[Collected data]
+ + + + + + +
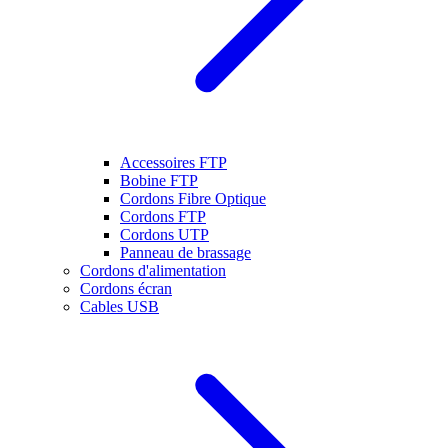
Accessoires FTP
Bobine FTP
Cordons Fibre Optique
Cordons FTP
Cordons UTP
Panneau de brassage
Cordons d'alimentation
Cordons écran
Cables USB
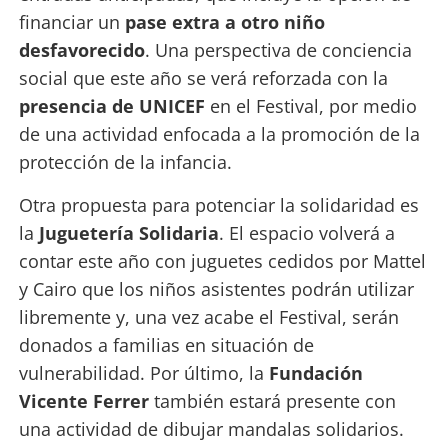
financiar un
pase extra a otro niño
desfavorecido
. Una perspectiva de conciencia
social que este año se verá reforzada con la
presencia de UNICEF
en el Festival, por medio
de una actividad enfocada a la promoción de la
protección de la infancia.
Otra propuesta para potenciar la solidaridad es
la
Juguetería Solidaria
. El espacio volverá a
contar este año con juguetes cedidos por Mattel
y Cairo que los niños asistentes podrán utilizar
libremente y, una vez acabe el Festival, serán
donados a familias en situación de
vulnerabilidad. Por último, la
Fundación
Vicente Ferrer
también estará presente con
una actividad de dibujar mandalas solidarios.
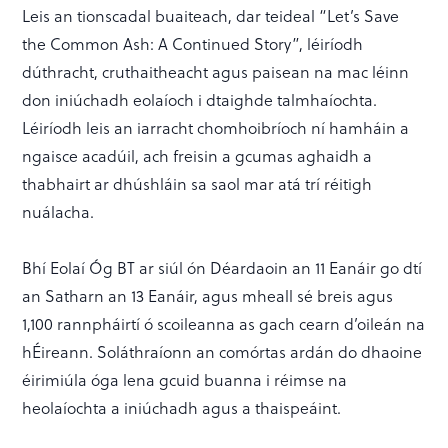
Leis an tionscadal buaiteach, dar teideal “Let’s Save
the Common Ash: A Continued Story”, léiríodh
dúthracht, cruthaitheacht agus paisean na mac léinn
don iniúchadh eolaíoch i dtaighde talmhaíochta.
Léiríodh leis an iarracht chomhoibríoch ní hamháin a
ngaisce acadúil, ach freisin a gcumas aghaidh a
thabhairt ar dhúshláin sa saol mar atá trí réitigh
nuálacha.
Bhí Eolaí Óg BT ar siúl ón Déardaoin an 11 Eanáir go dtí
an Satharn an 13 Eanáir, agus mheall sé breis agus
1,100 rannpháirtí ó scoileanna as gach cearn d’oileán na
hÉireann. Soláthraíonn an comórtas ardán do dhaoine
éirimiúla óga lena gcuid buanna i réimse na
heolaíochta a iniúchadh agus a thaispeáint.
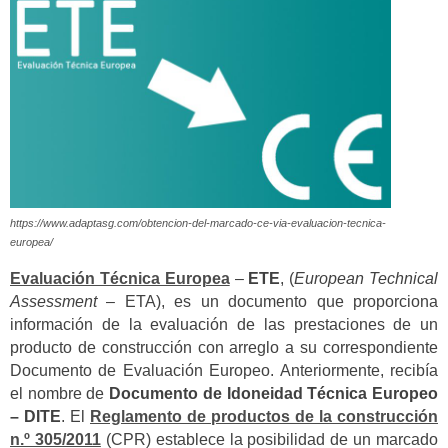
https://www.adaptasg.com/obtencion-del-marcado-ce-via-evaluacion-tecnica-
europea/
Evaluación Técnica Europea
–
ETE
, (
European Technical
Assessment
– ETA), es un documento que proporciona
información de la evaluación de las prestaciones de un
producto de construcción con arreglo a su correspondiente
Documento de Evaluación Europeo. Anteriormente, recibía
el nombre de
Documento de Idoneidad Técnica Europeo
– DITE
. El
Reglamento de productos de la construcción
n.º 305/2011
(CPR) establece la posibilidad de un marcado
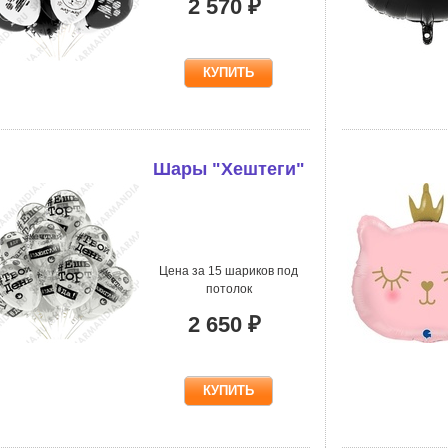
2 570 ₽
Шары "Хештеги"
Цена за 15 шариков под
потолок
2 650 ₽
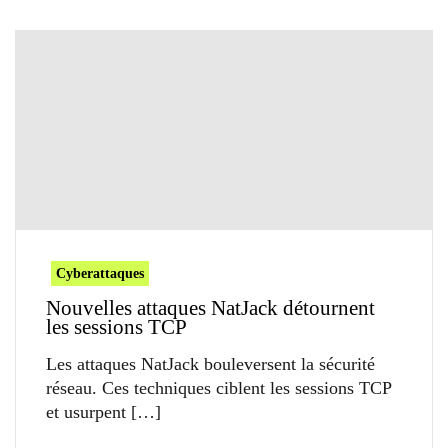
Cyberattaques
Nouvelles attaques NatJack détournent
les sessions TCP
Les attaques NatJack bouleversent la sécurité
réseau. Ces techniques ciblent les sessions TCP
et usurpent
+ + + + + + +
Please count the lines above that contain the string "sessions", treating uppercase and lowercase as different, and give only the number.

2